CIL Coal Production

India: CIL’s coal production down by 48% m-o-m in Apr ’21

Country’s largest coal miner-Coal India Ltd (CIL) has registered a steep fall in coal production which decreased 48% m-o-m to 41.89 mn t in Apr ’21, at a time when it had possess unprecedented stock level of 99.33 mn t at its pit-head mines.

Historically, the miner lowers its coal production in order to reduce the excess coal stock in hand at the beginning of new fiscal, after witnessing a spurt in output during the final quarter of previous fiscal.
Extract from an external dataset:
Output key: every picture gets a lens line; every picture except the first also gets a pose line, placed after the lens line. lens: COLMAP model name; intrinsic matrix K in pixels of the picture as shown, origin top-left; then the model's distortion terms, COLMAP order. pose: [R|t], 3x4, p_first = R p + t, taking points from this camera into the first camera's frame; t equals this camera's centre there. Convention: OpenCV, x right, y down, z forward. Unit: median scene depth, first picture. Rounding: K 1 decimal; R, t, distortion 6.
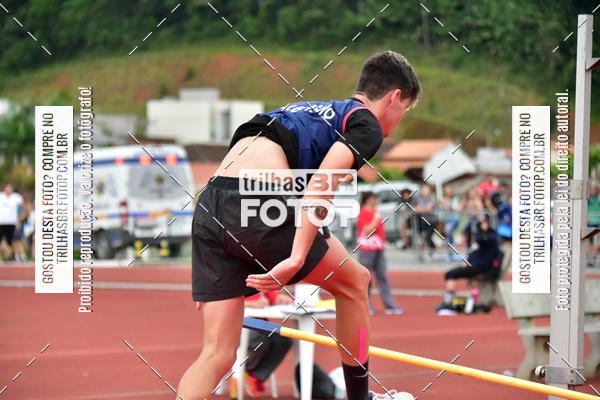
lens RADIAL K [[1820.3, 0, 278.1], [0, 1820.3, 157.5], [0, 0, 1]] dist [-0.009392, 0.000000]
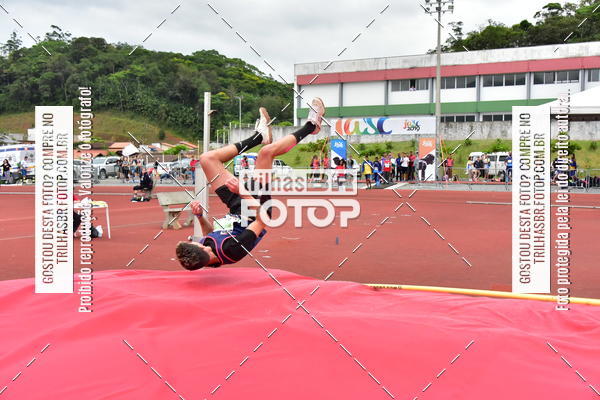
lens RADIAL K [[767.2, 0, 286.9], [0, 767.2, 185.1], [0, 0, 1]] dist [-0.026242, 0.000000]
pose [[0.965676, -0.011291, 0.259504, 0.011672], [-0.000222, 0.999018, 0.044296, 0.005233], [-0.259750, -0.042834, 0.964726, -0.302778]]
However, despite the drastic reduction seen in monthly output, production volume in Apr ’21 was 4% higher than the levels attained in the year-ago period in view of the improved coal demand.
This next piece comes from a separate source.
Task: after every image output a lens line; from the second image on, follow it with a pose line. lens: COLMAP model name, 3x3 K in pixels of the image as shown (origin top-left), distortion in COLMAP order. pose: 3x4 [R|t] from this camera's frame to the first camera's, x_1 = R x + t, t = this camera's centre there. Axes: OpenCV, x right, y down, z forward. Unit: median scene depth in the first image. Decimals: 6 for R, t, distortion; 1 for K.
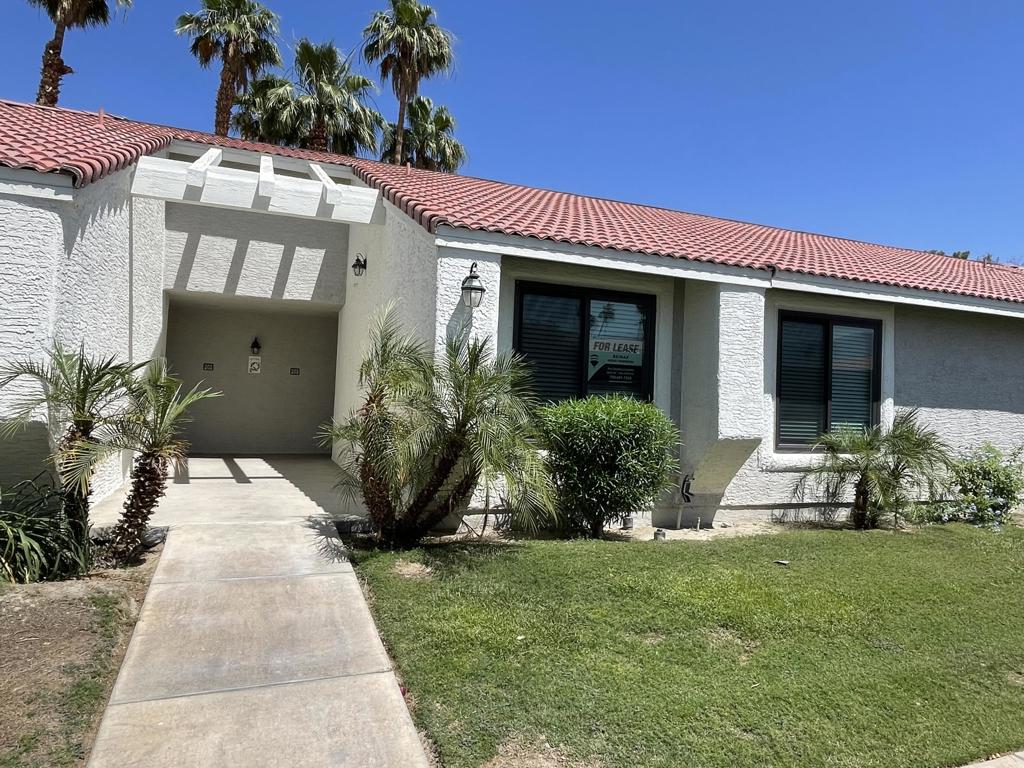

While, the second wave of COVID-19 has severely affected the country, not much impact was noticed on the power sector. In fact, smooth operation across the end-user industry has kept power consumption elevated in contrast to the extreme situation witnessed last year.
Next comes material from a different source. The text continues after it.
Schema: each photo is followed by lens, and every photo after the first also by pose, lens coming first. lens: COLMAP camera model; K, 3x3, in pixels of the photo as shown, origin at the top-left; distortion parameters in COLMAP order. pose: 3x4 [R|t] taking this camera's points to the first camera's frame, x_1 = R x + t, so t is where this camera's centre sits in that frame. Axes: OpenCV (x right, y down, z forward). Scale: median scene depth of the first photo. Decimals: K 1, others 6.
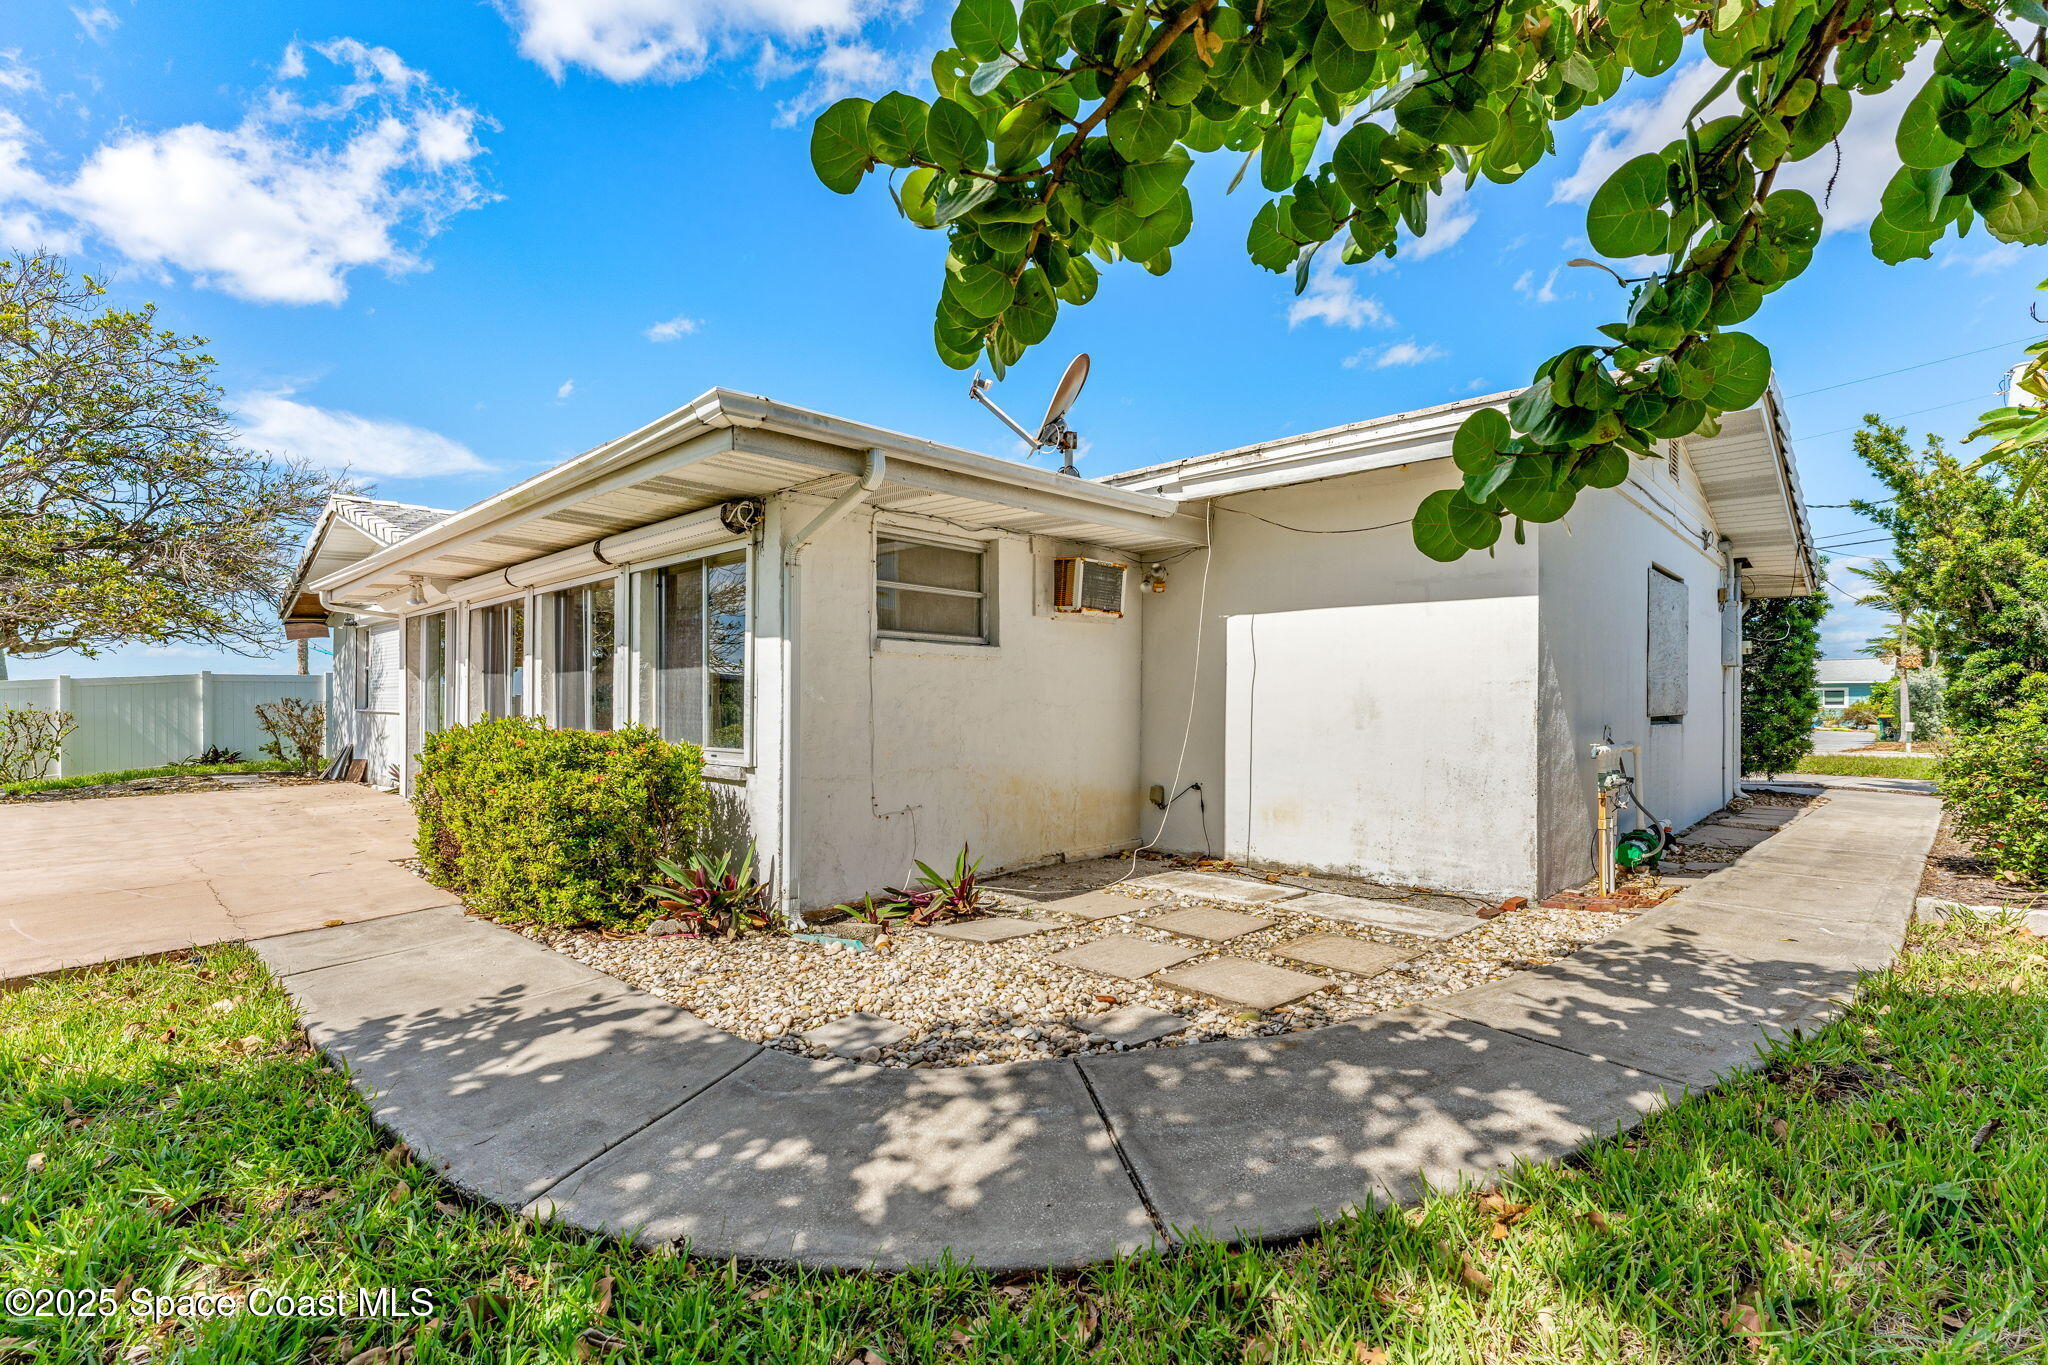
lens RADIAL K [[890.4, 0, 1011.9], [0, 890.4, 689.5], [0, 0, 1]] dist [-0.000903, -0.000106]
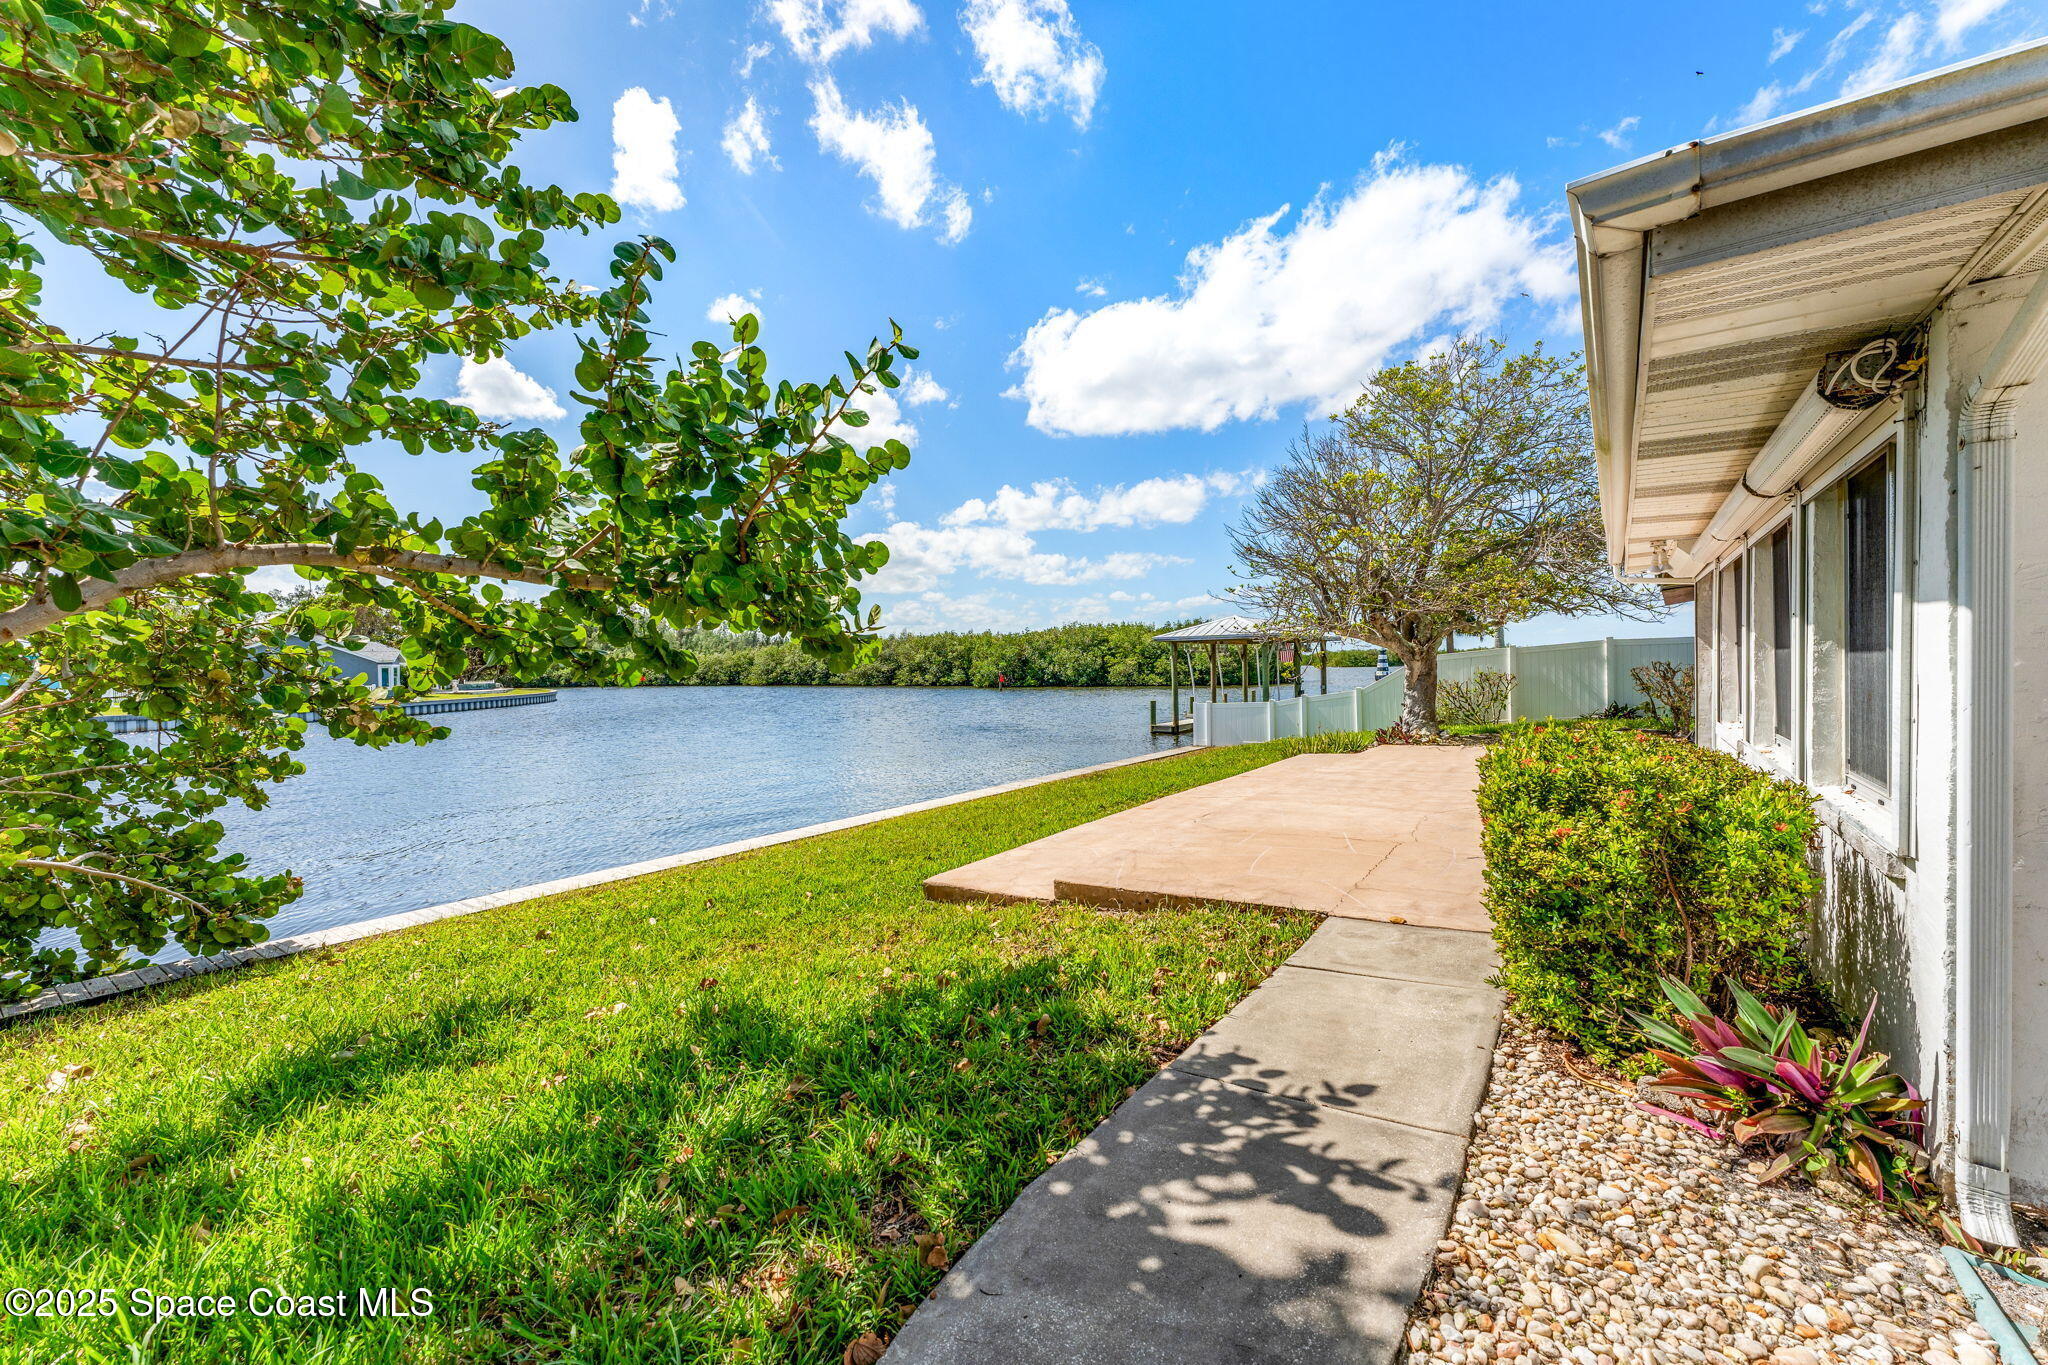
lens RADIAL K [[822.1, 0, 1048.7], [0, 822.1, 670.8], [0, 0, 1]] dist [0.000289, 0.000022]
pose [[0.182462, 0.000292, -0.983213, 0.095991], [0.032414, 0.999455, 0.006312, -0.044585], [0.982678, -0.033021, 0.182353, 0.501244]]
Overall coal dispatch by CIL increased by a whopping 38% y-o-y to 54.13 mn t in Apr ’21 compared with 39.09 mn t in Apr ’20. A low-down on dispatch volume indicates that individual subsidiaries had recorded a resounding growth compared to the previous term.

Subsidiary-wise Coal Dispatch

Subsidiary Apr ’21 Apr ’20 % Change
SECL 12.95 9.76 33%
MCL 12.85 11.67 10%
NCL 9.44 7.17 32%
CCL 6.61 2.89 129%
WCL 5.65 2.82 100%
ECL 4.11 3.69 11%
BCCL 2.52 1.03 145%
NEC 0 0.05 -100%
CIL 54.13 39.09 38%

Quantity in Million Tonne | Note: Mining operation at NEC has not restarted yet.

Outlook:

As a result of the higher electricity consumption, coal stock at the power plants has depleted at a faster rate. Inventory at power plants was assessed at 23.92 mn t as on 29 Apr ’21, sufficient for 12 days of power generation, compared with 50.79 mn t noted in the year-ago period.

It is expected that the momentum would continue during the peak summer period which will require an additional coal supply from CIL. In turn, it would encourage the miner to maintain its reduced production guidance of 640 mn t for FY ’22 without having to slash it any further.